Seu tom paternalista, suas palavras displicentes, solidificaram minha resolução. Eu estava farta. Farta de suas mentiras, suas manipulações, suas traições. Eu melhoraria. Eu iria embora. E ele nunca mais me veria.
Passei os dias seguintes no hospital, me recuperando, planejando. Guilherme visitava todos os dias, interpretando o papel do amante preocupado. Ele trazia flores, chocolates, revistas. Falava sobre nosso futuro, nossos planos, como se nada tivesse acontecido. Eu ouvia, meu rosto impassível, meu coração frio. Eu era um fantasma, uma casca do que fui.
Quando finalmente recebi alta, Guilherme estava lá, esperando com um carro caro e um sorriso forçado. Ele me levou para casa, mas não parecia mais um lar. Era uma tumba, um monumento a um amor que teve uma morte brutal.
"Olha, Flora", disse ele, sua voz tentando entusiasmo. "Eu reservei uma viagem para nós para Paris. Uma escapada romântica. Só nós dois. Vamos esquecer todo esse mal-entendido bobo."
Ele ainda estava tentando comprar meu afeto, me distrair com luxo. Mas o encanto se foi. Tudo o que eu via era o preço, o custo de seu engano.
Mais tarde naquela semana, uma foto apareceu nas notícias. Carla, recebendo um prêmio em uma cerimônia da APM. Ela estava radiante, segurando uma estatueta dourada. *Estrela em Ascensão Carla Bastos Homenageada por Conquista Musical.*
Meu estômago se revirou. Ela estava vivendo meu sonho, se deliciando sob os holofotes que deveriam ser meus. Guilherme me manteve escondida, suprimiu meu talento, enquanto ela prosperava. Ele sempre foi tão cuidadoso em manter minha frequência na APM em segredo, até mesmo de sua equipe de maior confiança. Ele sempre dizia que me queria só para ele, que meu talento era precioso demais para ser compartilhado. Agora eu sabia a verdade.

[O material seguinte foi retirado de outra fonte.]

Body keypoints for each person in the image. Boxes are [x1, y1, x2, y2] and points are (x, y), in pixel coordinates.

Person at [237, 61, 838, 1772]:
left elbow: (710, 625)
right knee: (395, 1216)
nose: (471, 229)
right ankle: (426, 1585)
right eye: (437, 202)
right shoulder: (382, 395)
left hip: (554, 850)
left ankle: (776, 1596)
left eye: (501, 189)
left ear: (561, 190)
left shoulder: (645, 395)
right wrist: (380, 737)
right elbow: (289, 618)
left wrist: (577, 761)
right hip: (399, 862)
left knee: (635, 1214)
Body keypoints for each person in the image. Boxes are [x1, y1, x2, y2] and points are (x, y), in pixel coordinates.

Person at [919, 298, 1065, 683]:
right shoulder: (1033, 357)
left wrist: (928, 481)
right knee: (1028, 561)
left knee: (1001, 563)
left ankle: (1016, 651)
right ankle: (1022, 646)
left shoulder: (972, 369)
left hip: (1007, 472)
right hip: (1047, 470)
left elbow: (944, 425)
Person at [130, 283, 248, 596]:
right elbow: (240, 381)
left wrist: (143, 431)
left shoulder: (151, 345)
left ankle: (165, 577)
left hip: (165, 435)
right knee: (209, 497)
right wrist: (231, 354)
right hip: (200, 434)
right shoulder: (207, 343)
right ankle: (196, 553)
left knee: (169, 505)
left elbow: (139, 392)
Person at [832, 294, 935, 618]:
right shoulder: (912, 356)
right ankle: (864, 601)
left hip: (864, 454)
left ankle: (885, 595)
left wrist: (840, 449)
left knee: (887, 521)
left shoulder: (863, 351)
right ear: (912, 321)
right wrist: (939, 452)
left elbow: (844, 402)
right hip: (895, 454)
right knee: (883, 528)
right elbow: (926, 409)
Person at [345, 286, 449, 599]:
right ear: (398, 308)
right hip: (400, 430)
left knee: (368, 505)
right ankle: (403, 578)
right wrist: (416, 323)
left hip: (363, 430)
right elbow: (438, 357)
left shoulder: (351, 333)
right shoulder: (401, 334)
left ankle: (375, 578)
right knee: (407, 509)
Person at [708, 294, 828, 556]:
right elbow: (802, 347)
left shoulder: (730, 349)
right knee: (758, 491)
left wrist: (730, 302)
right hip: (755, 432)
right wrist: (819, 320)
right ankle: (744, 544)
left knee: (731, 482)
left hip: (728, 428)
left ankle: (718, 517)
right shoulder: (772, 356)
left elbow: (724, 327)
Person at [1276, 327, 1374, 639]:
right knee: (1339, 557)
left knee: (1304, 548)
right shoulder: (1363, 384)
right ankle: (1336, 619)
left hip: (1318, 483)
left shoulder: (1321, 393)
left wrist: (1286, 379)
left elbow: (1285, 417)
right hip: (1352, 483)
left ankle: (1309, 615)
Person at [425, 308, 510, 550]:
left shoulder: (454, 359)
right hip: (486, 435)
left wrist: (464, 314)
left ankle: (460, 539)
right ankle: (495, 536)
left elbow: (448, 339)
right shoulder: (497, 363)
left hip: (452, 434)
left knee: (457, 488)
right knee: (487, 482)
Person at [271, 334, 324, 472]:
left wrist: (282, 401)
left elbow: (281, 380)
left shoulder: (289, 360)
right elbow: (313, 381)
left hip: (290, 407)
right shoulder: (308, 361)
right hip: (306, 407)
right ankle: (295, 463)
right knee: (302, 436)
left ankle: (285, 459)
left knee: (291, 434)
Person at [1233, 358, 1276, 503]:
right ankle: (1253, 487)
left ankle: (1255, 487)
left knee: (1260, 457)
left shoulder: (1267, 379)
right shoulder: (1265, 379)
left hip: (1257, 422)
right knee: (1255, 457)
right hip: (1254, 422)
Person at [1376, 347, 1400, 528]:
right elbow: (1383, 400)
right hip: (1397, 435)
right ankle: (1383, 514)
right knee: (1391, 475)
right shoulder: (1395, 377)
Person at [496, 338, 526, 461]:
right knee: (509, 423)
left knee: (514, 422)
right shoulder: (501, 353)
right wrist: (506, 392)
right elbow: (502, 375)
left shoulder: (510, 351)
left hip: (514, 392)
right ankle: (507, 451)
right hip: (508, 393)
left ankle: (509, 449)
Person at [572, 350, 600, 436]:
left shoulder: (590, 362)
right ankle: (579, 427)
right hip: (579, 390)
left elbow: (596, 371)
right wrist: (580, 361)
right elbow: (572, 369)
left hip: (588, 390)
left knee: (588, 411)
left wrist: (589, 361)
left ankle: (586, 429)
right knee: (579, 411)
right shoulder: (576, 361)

"Ela é realmente talentosa, não é?", disse Guilherme, sua voz tingida de admiração enquanto assistia à reportagem. "Uma verdadeira prodígio. Sabe, você poderia ter sido assim, Flora, se tivesse se concentrado mais."
Suas palavras foram um punhal, girando na ferida. Ele estava menosprezando meu talento, minha paixão, enquanto elogiava a dela. Ele estava reescrevendo minha história, diminuindo meu valor.
"Não", eu disse, minha voz afiada, clara. "Eu cansei de música. Não é para mim." Eu já tinha dito isso antes, para ele, para mim mesma, quando ele começou a controlar minha vida. Mas desta vez, era uma mentira, um escudo.
Ele me olhou, surpreso, então um sorriso presunçoso se espalhou por seu rosto. "Essa é a minha garota. Decisão inteligente. Você é boa demais para toda essa confusão. Você pertence a mim."
Suas palavras, mais uma vez, eram para controlar, para confinar. Mas desta vez, elas me encheram de uma alegria feroz. Ele pensava que estava ganhando. Ele pensava que tinha apagado minha chama. Mas ele estava errado. Ele apenas jogou gasolina nela.
No dia seguinte, liguei para a Dra. Helena novamente. "Estou pronta", eu disse, minha voz tremendo de excitação contida. "O conservatório europeu. Eu vou."
"Excelente!", exclamou a Dra. Helena. "Eu sabia que você tinha isso em você, Flora. Seus pais ficariam tão orgulhosos."
Pais. A palavra pairou no ar. Eu não tinha pais. Eu era órfã. Mas as palavras, a crença dela em mim, acenderam uma nova esperança. Um novo caminho.
Mais tarde naquela noite, eu estava fazendo meus preparativos finais para minha partida. Guilherme estaria fora, em outra de suas "reuniões de negócios". Quando eu estava prestes a sair, a campainha tocou.
Guilherme. Ele estava ali, surpreso, um pequeno sorriso conhecedor brincando em seus lábios. Ele voltou cedo. Cedo demais. Ele me olhou de cima a baixo, seu olhar possessivo. "Flora", disse ele, sua voz tingida de triunfo. "Onde você vai?"